CHP Lideri Özgür Özel Tekirdağ’dan seslendi: “İttifak Yok Diye Kimse Endişe Etmesin, İttifakımızın Adı Türkiye İttifakıdır”
Yayın:3 Mart 2024-19.14/Güncelleme: 3 Mart 2024-19.14
yenidunyagazetesi.com
Haber Merkezi/Ankara-
Cumhuriyet Halk Partisi Genel Başkanı Özgür Özel, Tekirdağ Belediye Başkan Adayı Candan Yüceer’in Proje Tanıtım Toplantısına katıldı.
“İnanıyoruz, güveniyoruz ve adaylarımızı Tekirdağlılara emanet ediyoruz,” diyen Özgür Özel, Tekirdağ’da geçen seçimde ittifaklar olduğunu, şimdi ise yok diye kimsenin endişe etmemesi gerektiğinin altını çizerek, şöyle konuştu: “Çok rakip var diye kimse endişe etmesin. Tekirdağ’da olan, Türkiye’de olan bir büyük ittifak var. Türkiye’deki ittifakımızın adı, Türkiye ittifakıdır. Renklerini ay yıldızlı al bayraktan alır, kırmızı ve beyazdır.”
Cumhuriyet Halk Partisi Genel Başkanı Özgür Özel, Tekirdağ Belediye Başkan Adayı Candan Yüceer’in Proje Tanıtım Toplantısında şunları söyledi:
“Arkadaşlarımız, kendilerinden beklenen hizmetin yerine getirilmesi konusunda Tekirdağ’dan geçmişte aldıkları oyları hak etmiştir.”
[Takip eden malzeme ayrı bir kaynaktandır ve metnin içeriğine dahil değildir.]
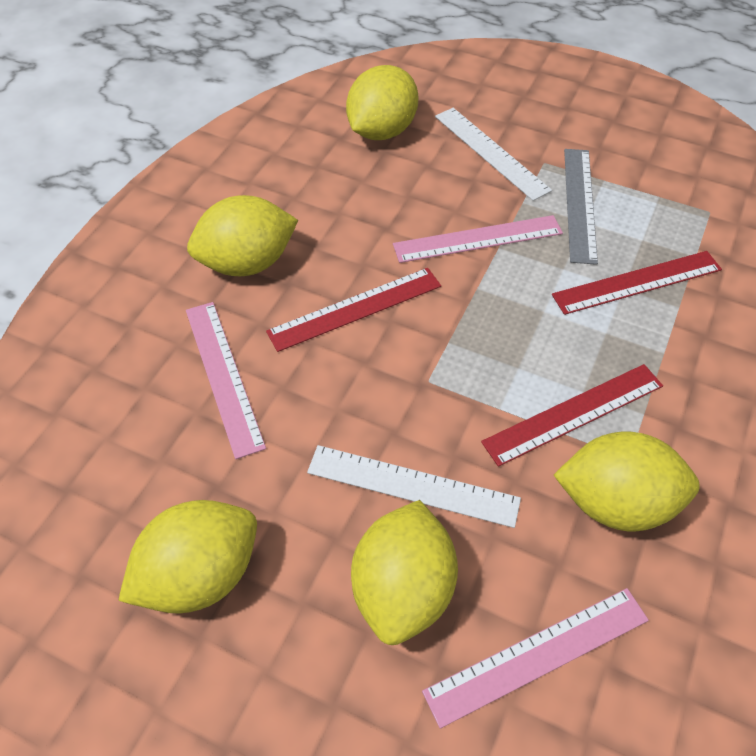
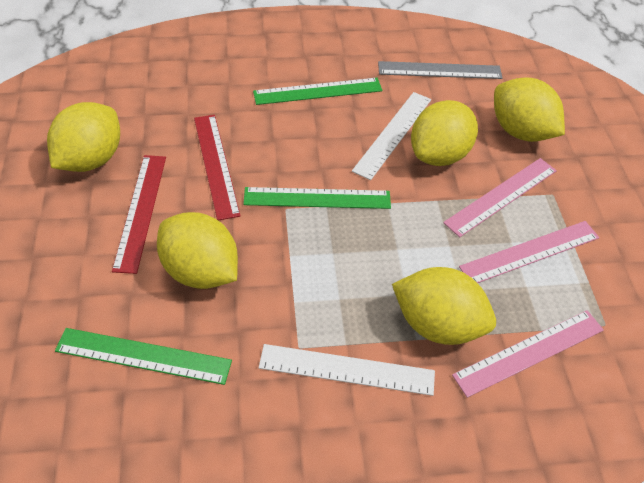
green ruler: 0 -> 3
red ruler: 3 -> 2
“2011 yılından beri TBMM’deyim. Yaklaşık 8,5 yılı grup başkanvekili olarak geçti. Tekirdağ hepimizin gözbebeği illerimizden bir tanesi, 11 ilçe belediyesi ve büyükşehir belediyesi ile 12 belediye başkanının olduğu bir kent. Bunlardan büyükşehir ile beraber 8 tanesi bizde. Belediye başkanlarımızdan, 5 belediye başkanımızla yola devam ediyoruz. 3 belediye başkanımız, bir tanesi Tekirdağ Büyükşehir Belediye Başkanımız olmak üzere zorlu koşuda bayrağı arkadaşlarımıza devrediyorlar. Göreve devam eden arkadaşlarımız kadar, görevi teslim edenlerimiz partilerine bağlılıkları, Cumhuriyete bağlılıkları, kendilerine emanet edilmiş kamu görevini dört dörtlük yapmalarıyla, hem maddi konularda, hem kendilerinden beklenen hizmetin yerine getirilmesi konusunda, hem Tekirdağ’dan geçmişte aldıkları oyları hak etmiştir, hem partimizin kendilerine duyduğu güveni sonuna kadar hak etmişlerdir. Hepsine yürekten teşekkür ediyorum. Sağ olsunlar, var olsunlar.”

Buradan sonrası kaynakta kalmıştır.